Provided entries: Begin
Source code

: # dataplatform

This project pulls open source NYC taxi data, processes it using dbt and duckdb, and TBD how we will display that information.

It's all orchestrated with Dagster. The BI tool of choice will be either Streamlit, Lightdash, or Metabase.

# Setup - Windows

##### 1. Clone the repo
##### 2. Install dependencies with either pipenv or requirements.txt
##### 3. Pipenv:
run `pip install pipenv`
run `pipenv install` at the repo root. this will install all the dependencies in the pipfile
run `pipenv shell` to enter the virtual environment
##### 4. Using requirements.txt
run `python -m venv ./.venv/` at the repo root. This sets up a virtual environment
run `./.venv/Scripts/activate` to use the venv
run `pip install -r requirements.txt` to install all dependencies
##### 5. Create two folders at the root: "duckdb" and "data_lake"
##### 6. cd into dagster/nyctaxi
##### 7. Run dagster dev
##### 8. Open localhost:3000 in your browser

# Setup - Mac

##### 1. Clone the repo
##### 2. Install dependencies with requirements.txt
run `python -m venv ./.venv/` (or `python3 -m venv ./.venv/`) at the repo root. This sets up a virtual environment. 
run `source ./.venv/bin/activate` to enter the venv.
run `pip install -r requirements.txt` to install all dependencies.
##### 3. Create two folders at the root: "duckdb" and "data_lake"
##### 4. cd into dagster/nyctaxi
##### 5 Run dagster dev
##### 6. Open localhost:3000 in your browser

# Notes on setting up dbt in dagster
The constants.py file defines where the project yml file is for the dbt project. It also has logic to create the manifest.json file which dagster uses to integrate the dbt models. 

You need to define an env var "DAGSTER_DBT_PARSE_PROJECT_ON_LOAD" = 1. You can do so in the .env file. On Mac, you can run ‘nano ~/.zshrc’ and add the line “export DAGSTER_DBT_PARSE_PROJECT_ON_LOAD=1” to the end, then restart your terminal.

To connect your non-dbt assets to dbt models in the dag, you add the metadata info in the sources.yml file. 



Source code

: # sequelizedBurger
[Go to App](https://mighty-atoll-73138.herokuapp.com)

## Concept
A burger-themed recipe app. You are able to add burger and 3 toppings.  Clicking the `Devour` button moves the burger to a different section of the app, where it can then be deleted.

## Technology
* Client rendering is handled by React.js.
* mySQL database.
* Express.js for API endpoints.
Provided entries: End
▶ _Task description_:
Write out only the lines that run from the line containing "##### 8. Open localhost:3000 in your browser" through the line containing "a virtual environment.", both included, exactly as they appear above.

▶ _The answer_:
##### 8. Open localhost:3000 in your browser

# Setup - Mac

##### 1. Clone the repo
##### 2. Install dependencies with requirements.txt
run `python -m venv ./.venv/` (or `python3 -m venv ./.venv/`) at the repo root. This sets up a virtual environment. 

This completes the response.